Molto più fiducioso sul sistema svedese è anche Lorenzo Menichetti, ricercatore postdoc, che dopo aver vissuto e lavorato in Finlandia, ritornerà in Svezia. «I finlandesi — spiega — si fidano ancora del sistema nazionale e non ne hanno assolutamente paura, anzi, perché è profondamente radicato sul senso del welfare. L’idea che lo Stato si prenda cura dei più deboli è orgogliosamente avvertita, quindi i finlandesi vedono la pensione come una cosa naturale, parte del processo di invecchiamento. Non è nè un traguardo, né qualcosa di incerto, è solo normale. Giusto quelli un pochino più attenti alle news e un po’ meno conservatori, cominciano a dubitare leggermente ma giusto perché il governo attuale è abbastanza incompetente a mio avviso. Personalmente penso che il sistema pensionistico abbia davanti delle enormi sfide economiche, ambientali e demografiche, e che come tutto il resto della società dobbiamo adattarci a un’idea di decrescita (sensata) dopo qualche decennio di espansione continua. Realisticamente, chi ha la pensione adesso ce l’ha troppo alta, e noi non dobbiamo certo aspettarci altrettanto perché non è possibile. Credo anche che il sistema in sé non debba essere toccato, ed è ovvio che lo Stato debba provvedere alla pensione, che io debba versare le tasse anche per prendermi cura di chi è vecchio adesso. Siccome penso anche che le società occidentali siano sempre più a rischio di collasso per evidenti limiti socioeconomici, mi farò probabilmente anche un fondo pensionistico privato».

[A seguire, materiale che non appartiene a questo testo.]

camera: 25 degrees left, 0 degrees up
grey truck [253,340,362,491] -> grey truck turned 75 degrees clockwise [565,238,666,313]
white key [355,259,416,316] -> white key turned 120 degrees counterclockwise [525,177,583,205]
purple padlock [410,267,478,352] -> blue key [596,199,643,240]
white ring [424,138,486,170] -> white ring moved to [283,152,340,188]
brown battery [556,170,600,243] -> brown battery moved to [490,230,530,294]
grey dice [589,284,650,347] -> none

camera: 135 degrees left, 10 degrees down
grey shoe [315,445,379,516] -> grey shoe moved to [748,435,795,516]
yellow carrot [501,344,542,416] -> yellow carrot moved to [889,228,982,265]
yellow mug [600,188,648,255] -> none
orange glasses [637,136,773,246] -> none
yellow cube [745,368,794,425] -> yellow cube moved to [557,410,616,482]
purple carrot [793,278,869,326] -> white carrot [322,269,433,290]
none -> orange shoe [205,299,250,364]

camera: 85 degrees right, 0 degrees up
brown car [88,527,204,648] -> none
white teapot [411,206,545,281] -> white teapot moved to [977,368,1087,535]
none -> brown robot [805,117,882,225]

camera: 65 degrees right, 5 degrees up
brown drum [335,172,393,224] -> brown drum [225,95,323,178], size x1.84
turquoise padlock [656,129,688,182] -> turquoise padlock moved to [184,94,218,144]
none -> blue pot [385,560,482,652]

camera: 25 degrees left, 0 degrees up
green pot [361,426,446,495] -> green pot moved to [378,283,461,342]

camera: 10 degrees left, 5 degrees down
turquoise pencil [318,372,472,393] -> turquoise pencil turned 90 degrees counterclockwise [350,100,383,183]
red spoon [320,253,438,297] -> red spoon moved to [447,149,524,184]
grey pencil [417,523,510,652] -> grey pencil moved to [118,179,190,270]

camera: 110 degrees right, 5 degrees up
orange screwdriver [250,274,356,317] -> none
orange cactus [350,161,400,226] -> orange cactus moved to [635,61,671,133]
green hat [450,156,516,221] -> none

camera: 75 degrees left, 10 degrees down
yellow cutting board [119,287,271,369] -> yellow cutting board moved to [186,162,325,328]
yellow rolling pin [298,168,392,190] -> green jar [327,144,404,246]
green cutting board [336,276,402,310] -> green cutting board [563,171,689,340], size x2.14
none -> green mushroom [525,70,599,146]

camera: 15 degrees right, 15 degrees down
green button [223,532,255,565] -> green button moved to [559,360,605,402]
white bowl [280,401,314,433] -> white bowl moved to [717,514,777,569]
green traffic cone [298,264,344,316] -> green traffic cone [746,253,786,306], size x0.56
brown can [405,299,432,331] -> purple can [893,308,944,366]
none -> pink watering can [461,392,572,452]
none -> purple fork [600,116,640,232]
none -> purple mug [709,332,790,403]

E l’Italia? «Da Italiano all’estero, ormai l’idea di tornare la vedo come totalmente assurda. Ho sposato una finlandese, non amo la confusione, il mio lavoro in Italia è impossibile e la pensione, la mia generazione, probabilmente se la deve scordare. Non ci penso nemmeno. Ritornando a lavorare in Svezia, credo preferirò aver a che fare con lo Stato svedese, più affidabile di quello finlandese a mio parere, e basato su solidi principi di giustizia sociale».